So far, it appears as if no one is ready to make price adjustments to customer bills in the aftermath of Winter Storm Uri. Neither the Texas executive branch, the legislative branch, nor the Public Utility Commission of Texas (PUCT) are very eager to be the one that steps up to order the re-pricing of wholesale Real-Time Index or Ancillary Service prices that have been in question over the past month. Instead, it seems like everyone is resigned to allowing the lawyers to argue their cases and leave the outcome up to the courts.
What is getting legislative attention are the “band-aid” bills that are intended to reduce the exposure that residential and small commercial customers might have to Real-Time index prices in the future. To this end, Senate Bill 3 (SB 3) is the piece of legislation that is receiving the most attention. The original language for SB 3 proposed a complete ban on wholesale Real-Time index-based products. Recent amendments, however, limit that restriction to only residential and small commercial customers, which are defined by the PUCT as customers with a peak demand less than 50 kW (for reference, small commercial customers are typically only two to three times larger than the average residential household).

> [SOURCE DATA]
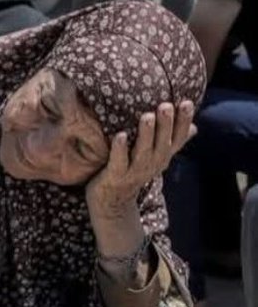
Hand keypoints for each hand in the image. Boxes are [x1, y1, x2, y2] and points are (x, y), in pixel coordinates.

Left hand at [86, 101, 195, 218]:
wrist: (112, 203)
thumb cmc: (133, 172)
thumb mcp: (156, 157)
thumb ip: (172, 141)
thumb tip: (195, 127)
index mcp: (163, 156)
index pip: (178, 138)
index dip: (183, 122)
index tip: (187, 103)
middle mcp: (153, 163)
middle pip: (163, 143)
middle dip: (166, 125)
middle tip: (166, 105)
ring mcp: (135, 171)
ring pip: (144, 152)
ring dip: (146, 134)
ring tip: (147, 116)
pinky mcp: (116, 177)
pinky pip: (119, 162)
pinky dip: (120, 149)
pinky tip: (120, 135)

> [PROBLEMS AND TASKS]
1) In one to three sentences, explain why the text on Texas electricity pricing after Winter Storm Uri says the outcome of the disputed prices is being left to the courts.
2) Take the text on Texas electricity pricing after Winter Storm Uri further, picking up after its last sentence.
The records have no connection to the text on Texas electricity pricing after Winter Storm Uri.

> [TASK-BY-TASK ANSWERS]
1) The executive branch, the legislative branch, and the Public Utility Commission of Texas have all been unwilling to order a re-pricing of the disputed wholesale Real-Time Index and Ancillary Service prices. With no one stepping up, lawyers will argue the cases and the courts will decide.

2)
Where this bill differs from many other similar House and Senate bills is that in addition to limiting index-based contracts to protected classes of customers, it also includes provisions for utility (AEP, Oncor, Centerpoint & TNMP) “load shedding” requirements throughout Texas and the maximum number of hours Real-Time prices can remain at the ceiling (High System-Wide Offer Cap, or HSWOC). The broad nature and scope of this bill makes us believe that it has the necessary attributes to achieve consensus among legislators.
Some of the highlights of SB 3 include:
Load Shedding Events:
• Clear communication and identification of electricity customers that are classified as “Critical Care” along with instructions on how to apply for that designation.
• Guidelines on how utilities plan to implement involuntary load shedding when called on by ERCOT.
• Recommendations on how to implement more voluntary load shedding.
• The language in this legislation is intended to benefit several parties, including utilities, Retail Electric Providers (REPs) and end-use customers and will help them become better prepared for potential forced load shedding in the future.
Changes in Wholesale Market Prices:
• Limits the number of hours at which index prices can be at the HSWOC to 12 hours per year, after which the Low SWOC (LSWOC) comes into play.
• Limits the LSWOC to never exceed the HSWOC, which is currently allowed if state-wide natural gas prices are high.
• Limits Ancillary Service prices to a level that will not exceed 150% of the HSWOC.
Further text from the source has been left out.